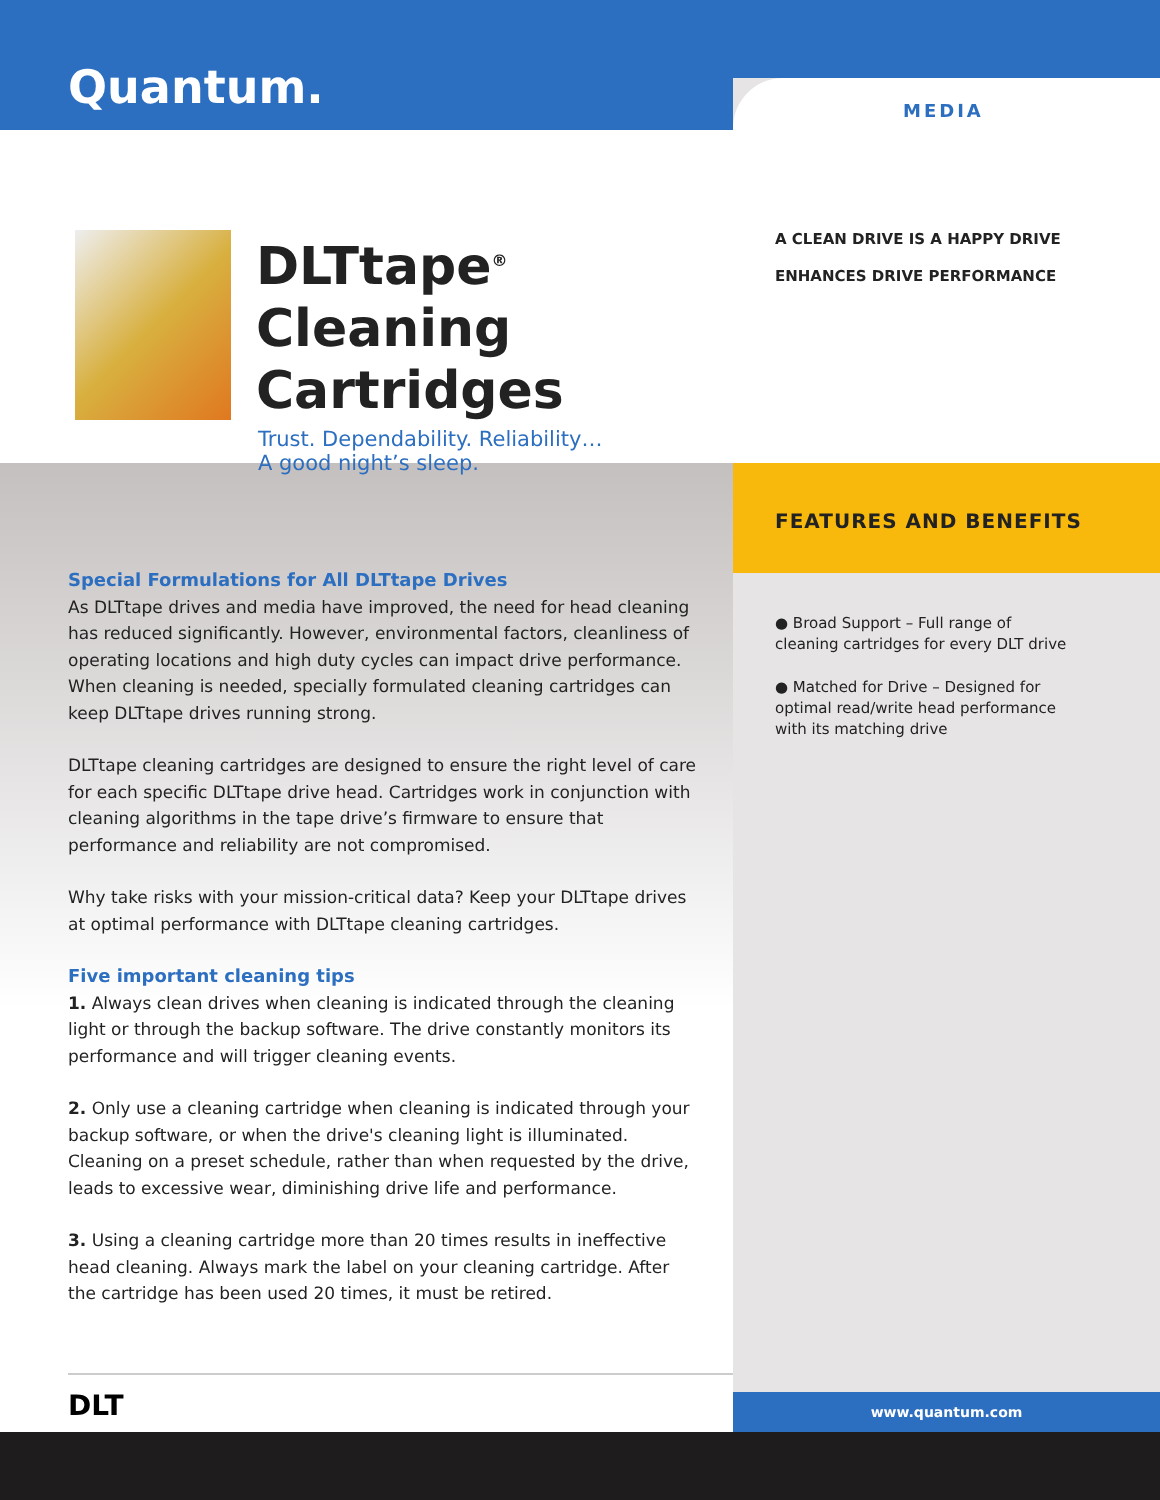Quantum.
DLTtape<sup>®</sup>
Cleaning Cartridges
Trust. Dependability. Reliability…
A good night’s sleep.
Special Formulations for All DLTtape Drives
As DLTtape drives and media have improved, the need for head cleaning has reduced significantly. However, environmental factors, cleanliness of operating locations and high duty cycles can impact drive performance. When cleaning is needed, specially formulated cleaning cartridges can keep DLTtape drives running strong.
DLTtape cleaning cartridges are designed to ensure the right level of care for each specific DLTtape drive head. Cartridges work in conjunction with cleaning algorithms in the tape drive’s firmware to ensure that performance and reliability are not compromised.
Why take risks with your mission-critical data? Keep your DLTtape drives at optimal performance with DLTtape cleaning cartridges.
Five important cleaning tips
1. Always clean drives when cleaning is indicated through the cleaning light or through the backup software. The drive constantly monitors its performance and will trigger cleaning events.
2. Only use a cleaning cartridge when cleaning is indicated through your backup software, or when the drive's cleaning light is illuminated. Cleaning on a preset schedule, rather than when requested by the drive, leads to excessive wear, diminishing drive life and performance.
3. Using a cleaning cartridge more than 20 times results in ineffective head cleaning. Always mark the label on your cleaning cartridge. After the cartridge has been used 20 times, it must be retired.
DLT
MEDIA
A CLEAN DRIVE IS A HAPPY DRIVE
ENHANCES DRIVE PERFORMANCE
FEATURES AND BENEFITS
● Broad Support – Full range of cleaning cartridges for every DLT drive
● Matched for Drive – Designed for optimal read/write head performance with its matching drive
www.quantum.com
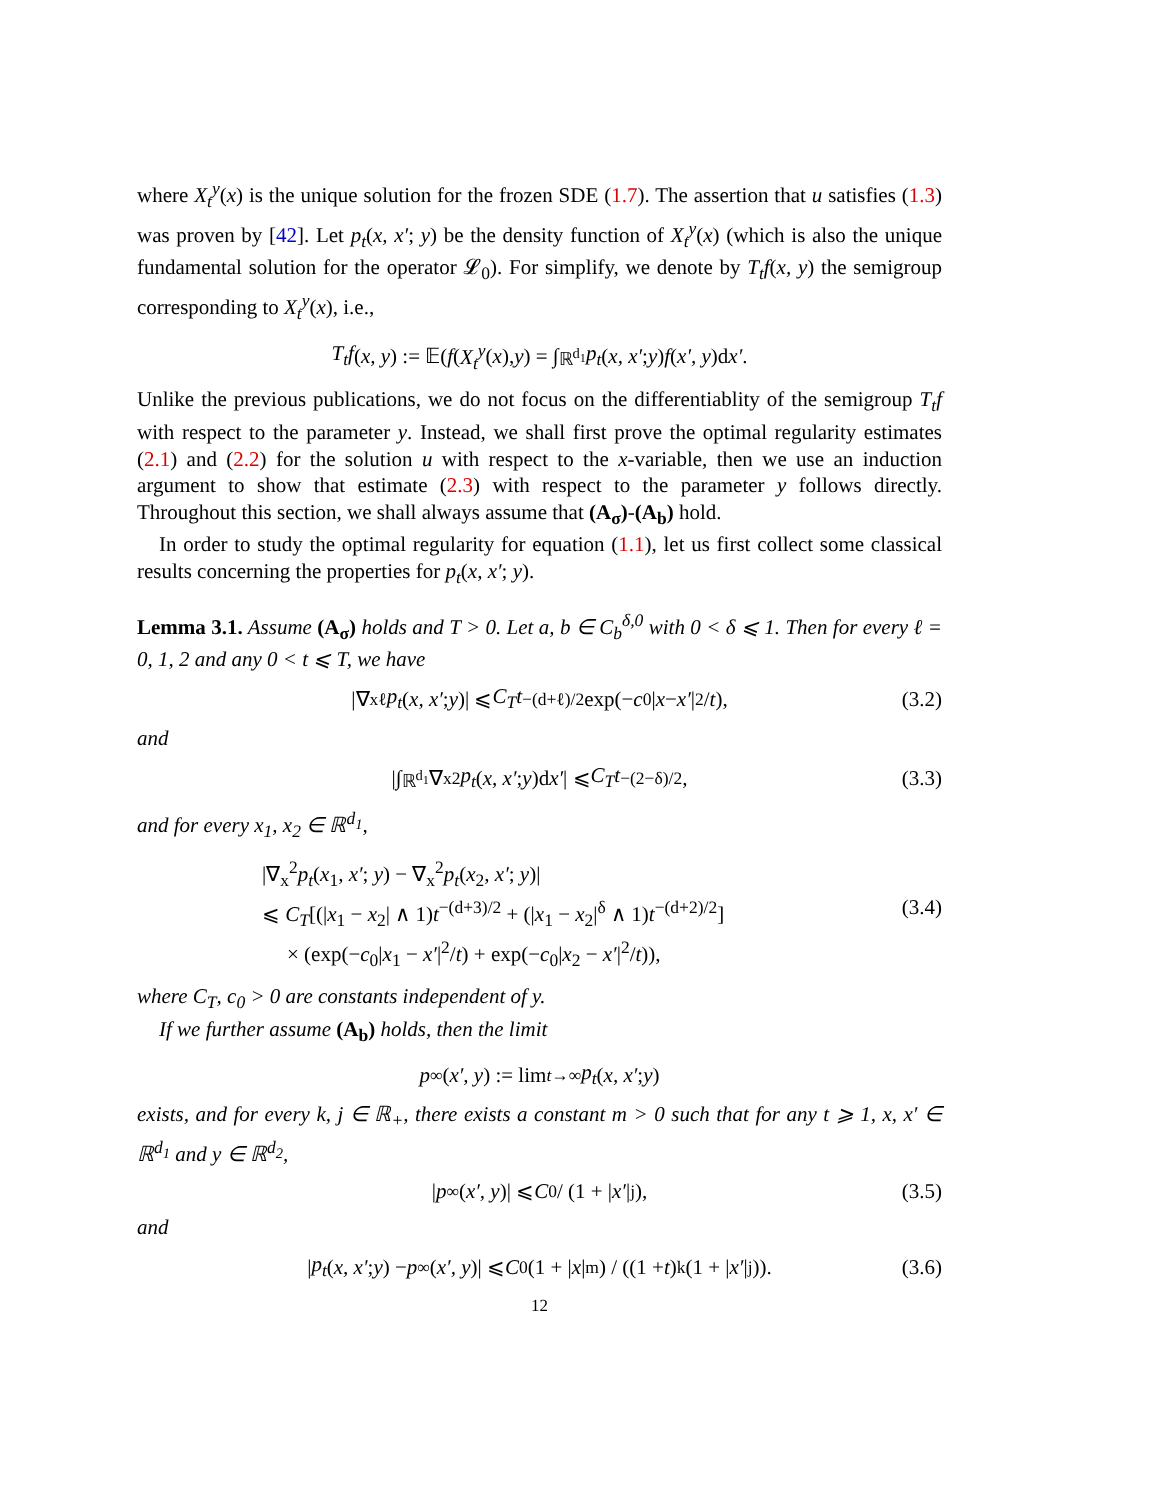where X<sub>t</sub><sup>y</sup>(x) is the unique solution for the frozen SDE (1.7). The assertion that u satisfies (1.3) was proven by [42]. Let p<sub>t</sub>(x, x′; y) be the density function of X<sub>t</sub><sup>y</sup>(x) (which is also the unique fundamental solution for the operator 𝓛<sub>0</sub>). For simplify, we denote by T<sub>t</sub>f(x, y) the semigroup corresponding to X<sub>t</sub><sup>y</sup>(x), i.e.,
T<sub>t</sub>f (x, y) := 𝔼(f (X<sub>t</sub><sup>y</sup> (x), y) = ∫<sub>ℝ<sup>d<sub>1</sub></sup></sub> p<sub>t</sub> (x, x′; y) f (x′, y)d x′.
Unlike the previous publications, we do not focus on the differentiablity of the semigroup T<sub>t</sub>f with respect to the parameter y. Instead, we shall first prove the optimal regularity estimates (2.1) and (2.2) for the solution u with respect to the x-variable, then we use an induction argument to show that estimate (2.3) with respect to the parameter y follows directly. Throughout this section, we shall always assume that (A<sub>σ</sub>)-(A<sub>b</sub>) hold.
In order to study the optimal regularity for equation (1.1), let us first collect some classical results concerning the properties for p<sub>t</sub>(x, x′; y).
Lemma 3.1. Assume (A<sub>σ</sub>) holds and T > 0. Let a, b ∈ C<sub>b</sub><sup>δ,0</sup> with 0 < δ ⩽ 1. Then for every ℓ = 0, 1, 2 and any 0 < t ⩽ T, we have
|∇<sub>x</sub><sup>ℓ</sup> p<sub>t</sub> (x, x′; y)| ⩽ C<sub>T</sub>t<sup>−(d+ℓ)/2</sup> exp(− c<sub>0</sub>| x − x′ |<sup>2</sup>/ t), (3.2)
and
|∫<sub>ℝ<sup>d<sub>1</sub></sup></sub> ∇<sub>x</sub><sup>2</sup> p<sub>t</sub> (x, x′; y)d x′ | ⩽ C<sub>T</sub>t<sup>−(2−δ)/2</sup>, (3.3)
and for every x<sub>1</sub>, x<sub>2</sub> ∈ ℝ<sup>d<sub>1</sub></sup>,
|∇<sub>x</sub><sup>2</sup>p<sub>t</sub>(x<sub>1</sub>, x′; y) − ∇<sub>x</sub><sup>2</sup>p<sub>t</sub>(x<sub>2</sub>, x′; y)|
⩽ C<sub>T</sub>[(|x<sub>1</sub> − x<sub>2</sub>| ∧ 1)t<sup>−(d+3)/2</sup> + (|x<sub>1</sub> − x<sub>2</sub>|<sup>δ</sup> ∧ 1)t<sup>−(d+2)/2</sup>] (3.4)
× (exp(−c<sub>0</sub>|x<sub>1</sub> − x′|<sup>2</sup>/t) + exp(−c<sub>0</sub>|x<sub>2</sub> − x′|<sup>2</sup>/t)),
where C<sub>T</sub>, c<sub>0</sub> > 0 are constants independent of y.
If we further assume (A<sub>b</sub>) holds, then the limit
p<sub>∞</sub>(x′, y) := lim<sub>t→∞</sub> p<sub>t</sub> (x, x′; y)
exists, and for every k, j ∈ ℝ<sub>+</sub>, there exists a constant m > 0 such that for any t ⩾ 1, x, x′ ∈ ℝ<sup>d<sub>1</sub></sup> and y ∈ ℝ<sup>d<sub>2</sub></sup>,
| p<sub>∞</sub>(x′, y)| ⩽ C<sub>0</sub> / (1 + | x′ |<sup>j</sup>), (3.5)
and
| p<sub>t</sub> (x, x′; y) − p<sub>∞</sub>(x′, y)| ⩽ C<sub>0</sub> (1 + | x |<sup>m</sup>) / ((1 + t)<sup>k</sup>(1 + | x′ |<sup>j</sup>)). (3.6)
12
****************
• Aim of the exercise: Could you set down every record above exactly as written, leaving out the pictures?

• Expected answer:
Quantum.
DLTtape<sup>®</sup>
Cleaning Cartridges
Trust. Dependability. Reliability…
A good night’s sleep.
Special Formulations for All DLTtape Drives
As DLTtape drives and media have improved, the need for head cleaning has reduced significantly. However, environmental factors, cleanliness of operating locations and high duty cycles can impact drive performance. When cleaning is needed, specially formulated cleaning cartridges can keep DLTtape drives running strong.
DLTtape cleaning cartridges are designed to ensure the right level of care for each specific DLTtape drive head. Cartridges work in conjunction with cleaning algorithms in the tape drive’s firmware to ensure that performance and reliability are not compromised.
Why take risks with your mission-critical data? Keep your DLTtape drives at optimal performance with DLTtape cleaning cartridges.
Five important cleaning tips
1. Always clean drives when cleaning is indicated through the cleaning light or through the backup software. The drive constantly monitors its performance and will trigger cleaning events.
2. Only use a cleaning cartridge when cleaning is indicated through your backup software, or when the drive's cleaning light is illuminated. Cleaning on a preset schedule, rather than when requested by the drive, leads to excessive wear, diminishing drive life and performance.
3. Using a cleaning cartridge more than 20 times results in ineffective head cleaning. Always mark the label on your cleaning cartridge. After the cartridge has been used 20 times, it must be retired.
DLT
MEDIA
A CLEAN DRIVE IS A HAPPY DRIVE
ENHANCES DRIVE PERFORMANCE
FEATURES AND BENEFITS
● Broad Support – Full range of cleaning cartridges for every DLT drive
● Matched for Drive – Designed for optimal read/write head performance with its matching drive
www.quantum.com
where X<sub>t</sub><sup>y</sup>(x) is the unique solution for the frozen SDE (1.7). The assertion that u satisfies (1.3) was proven by [42]. Let p<sub>t</sub>(x, x′; y) be the density function of X<sub>t</sub><sup>y</sup>(x) (which is also the unique fundamental solution for the operator 𝓛<sub>0</sub>). For simplify, we denote by T<sub>t</sub>f(x, y) the semigroup corresponding to X<sub>t</sub><sup>y</sup>(x), i.e.,
T<sub>t</sub>f (x, y) := 𝔼(f (X<sub>t</sub><sup>y</sup> (x), y) = ∫<sub>ℝ<sup>d<sub>1</sub></sup></sub> p<sub>t</sub> (x, x′; y) f (x′, y)d x′.
Unlike the previous publications, we do not focus on the differentiablity of the semigroup T<sub>t</sub>f with respect to the parameter y. Instead, we shall first prove the optimal regularity estimates (2.1) and (2.2) for the solution u with respect to the x-variable, then we use an induction argument to show that estimate (2.3) with respect to the parameter y follows directly. Throughout this section, we shall always assume that (A<sub>σ</sub>)-(A<sub>b</sub>) hold.
In order to study the optimal regularity for equation (1.1), let us first collect some classical results concerning the properties for p<sub>t</sub>(x, x′; y).
Lemma 3.1. Assume (A<sub>σ</sub>) holds and T > 0. Let a, b ∈ C<sub>b</sub><sup>δ,0</sup> with 0 < δ ⩽ 1. Then for every ℓ = 0, 1, 2 and any 0 < t ⩽ T, we have
|∇<sub>x</sub><sup>ℓ</sup> p<sub>t</sub> (x, x′; y)| ⩽ C<sub>T</sub>t<sup>−(d+ℓ)/2</sup> exp(− c<sub>0</sub>| x − x′ |<sup>2</sup>/ t), (3.2)
and
|∫<sub>ℝ<sup>d<sub>1</sub></sup></sub> ∇<sub>x</sub><sup>2</sup> p<sub>t</sub> (x, x′; y)d x′ | ⩽ C<sub>T</sub>t<sup>−(2−δ)/2</sup>, (3.3)
and for every x<sub>1</sub>, x<sub>2</sub> ∈ ℝ<sup>d<sub>1</sub></sup>,
|∇<sub>x</sub><sup>2</sup>p<sub>t</sub>(x<sub>1</sub>, x′; y) − ∇<sub>x</sub><sup>2</sup>p<sub>t</sub>(x<sub>2</sub>, x′; y)|
⩽ C<sub>T</sub>[(|x<sub>1</sub> − x<sub>2</sub>| ∧ 1)t<sup>−(d+3)/2</sup> + (|x<sub>1</sub> − x<sub>2</sub>|<sup>δ</sup> ∧ 1)t<sup>−(d+2)/2</sup>] (3.4)
× (exp(−c<sub>0</sub>|x<sub>1</sub> − x′|<sup>2</sup>/t) + exp(−c<sub>0</sub>|x<sub>2</sub> − x′|<sup>2</sup>/t)),
where C<sub>T</sub>, c<sub>0</sub> > 0 are constants independent of y.
If we further assume (A<sub>b</sub>) holds, then the limit
p<sub>∞</sub>(x′, y) := lim<sub>t→∞</sub> p<sub>t</sub> (x, x′; y)
exists, and for every k, j ∈ ℝ<sub>+</sub>, there exists a constant m > 0 such that for any t ⩾ 1, x, x′ ∈ ℝ<sup>d<sub>1</sub></sup> and y ∈ ℝ<sup>d<sub>2</sub></sup>,
| p<sub>∞</sub>(x′, y)| ⩽ C<sub>0</sub> / (1 + | x′ |<sup>j</sup>), (3.5)
and
| p<sub>t</sub> (x, x′; y) − p<sub>∞</sub>(x′, y)| ⩽ C<sub>0</sub> (1 + | x |<sup>m</sup>) / ((1 + t)<sup>k</sup>(1 + | x′ |<sup>j</sup>)). (3.6)
12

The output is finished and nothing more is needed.